We have also (surprisingly) neglected entirely to address political parties or to view them as key SSR actors – as the principal instruments for organising democratic power, gestating norms and programmes, and shaping political policies and practices. Few indeed are the political parties in Africa that have any firm orientation on the specific issue of security governance; attitudes on this question (all too often reflected as well among parliamentarians) can often be described as ad-hoc, opportunistic, or abstentionist (‘leave it to the President or the executive’). Our preoccupation with ‘civil society organisations’ – while entirely legitimate – appears however to have cascaded directly down from the (neoliberal) suspicion of the state and politics (and all things connected therewith) that characterised much of the 1980s. The disregard – even marginalisation – of political parties that went along with this ideology is overdue for reconsideration. This links up with the wider question of elite incentives that my copanellist Erwin van Veen and colleagues have been exploring: as with the previous generation of structural adjustment or public sector reform, what incentives are there for political elites to do things any differently than they have done in the past, particularly given the high political risks – and unpredictable outcomes – of SSR?

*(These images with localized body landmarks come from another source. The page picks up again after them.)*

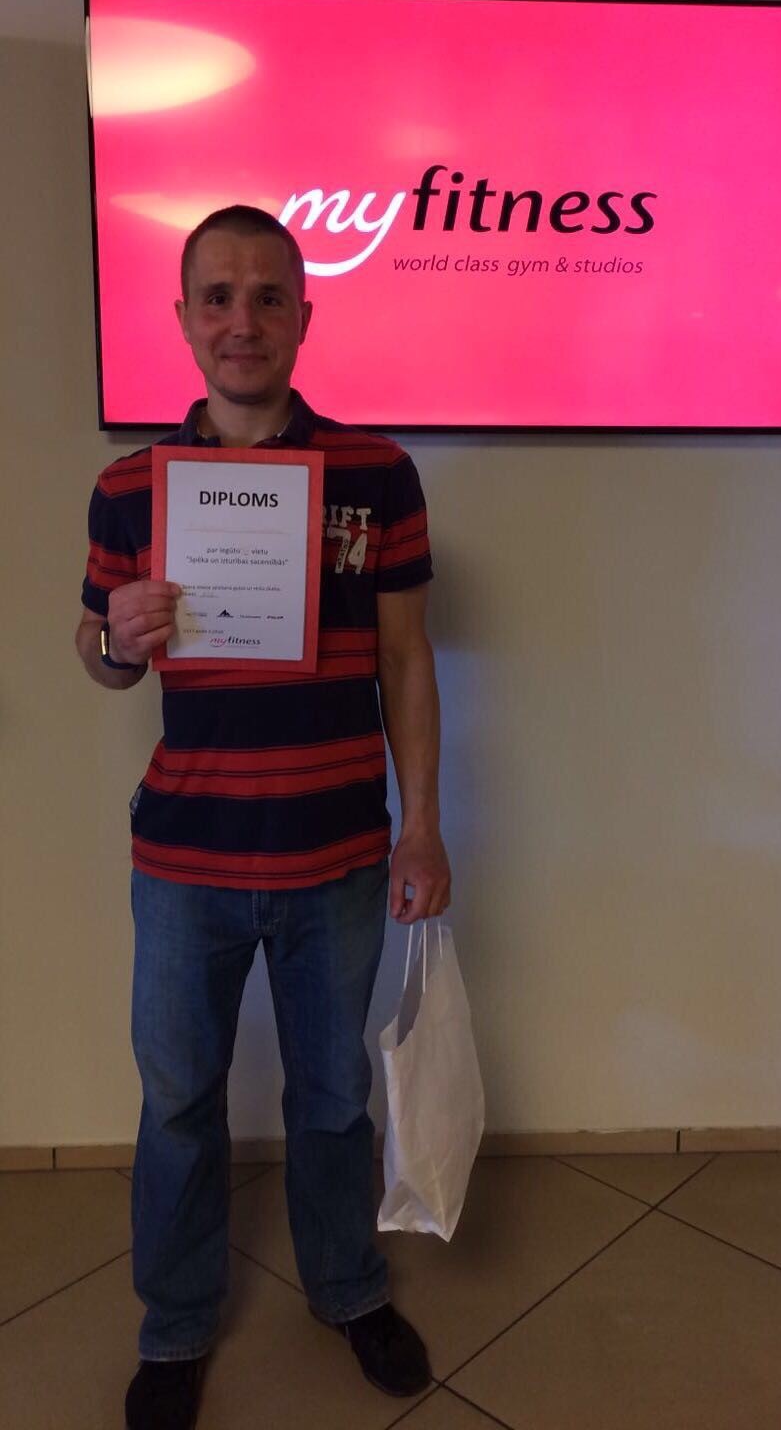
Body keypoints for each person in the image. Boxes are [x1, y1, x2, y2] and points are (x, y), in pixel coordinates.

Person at [75, 205, 450, 1430]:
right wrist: (113, 639)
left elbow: (407, 660)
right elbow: (101, 651)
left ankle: (348, 1288)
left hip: (338, 854)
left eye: (268, 295)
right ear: (185, 318)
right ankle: (176, 1324)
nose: (243, 319)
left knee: (332, 1095)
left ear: (303, 314)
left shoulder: (377, 473)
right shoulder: (129, 486)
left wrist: (422, 824)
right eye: (219, 296)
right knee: (179, 1101)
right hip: (184, 860)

It is no longer just an issue of revitalising the governance agenda (i.e. acknowledging that the element of governance is more at risk – as well as gestator of risk – than ever before), but also rethinking and expanding the remit of that agenda, to include political engagement and dialogue with extremists and ‘rejectionists’ of all stripes as a means to counter radicalisation.

Development

It is by now clear that whatever our model of development is, it is not working for the poor, the vulnerable and the youth. This is the message that links the dramatic media clips of recent days: the ease (and frequency) with which youth are being radicalised, the desperate waves of migrants trying to cross the Mediterranean, and the xenophobic attacks in South Africa. It is a message of deep marginalisation and political and social alienation.

It is equally alarming to realise that, given the right context, these same actors might be interchangeable: gravitating as easily in the direction of Al-Shabaab and Boko Haram as braving the Mediterranean, – or in earlier days, toward revolutionary Marxism rather than religious extremism.

In other words, what we are witnessing is the comprehensive failure of the vision of Human Security driving SSR, in turn generating threats out of all proportion to anything that SSR is designed to address or prevent.

Professor Eboe Hutchful is Executive Secretary of the African Security Sector Network (ASSN). This is the text of a presentation he gave at a conference on ‘Security Sector Reform and Governance: Reviewing Germany’s Contribution,’ organised on May 4, 2015, by the German Ministry of Foreign Affairs in Berlin.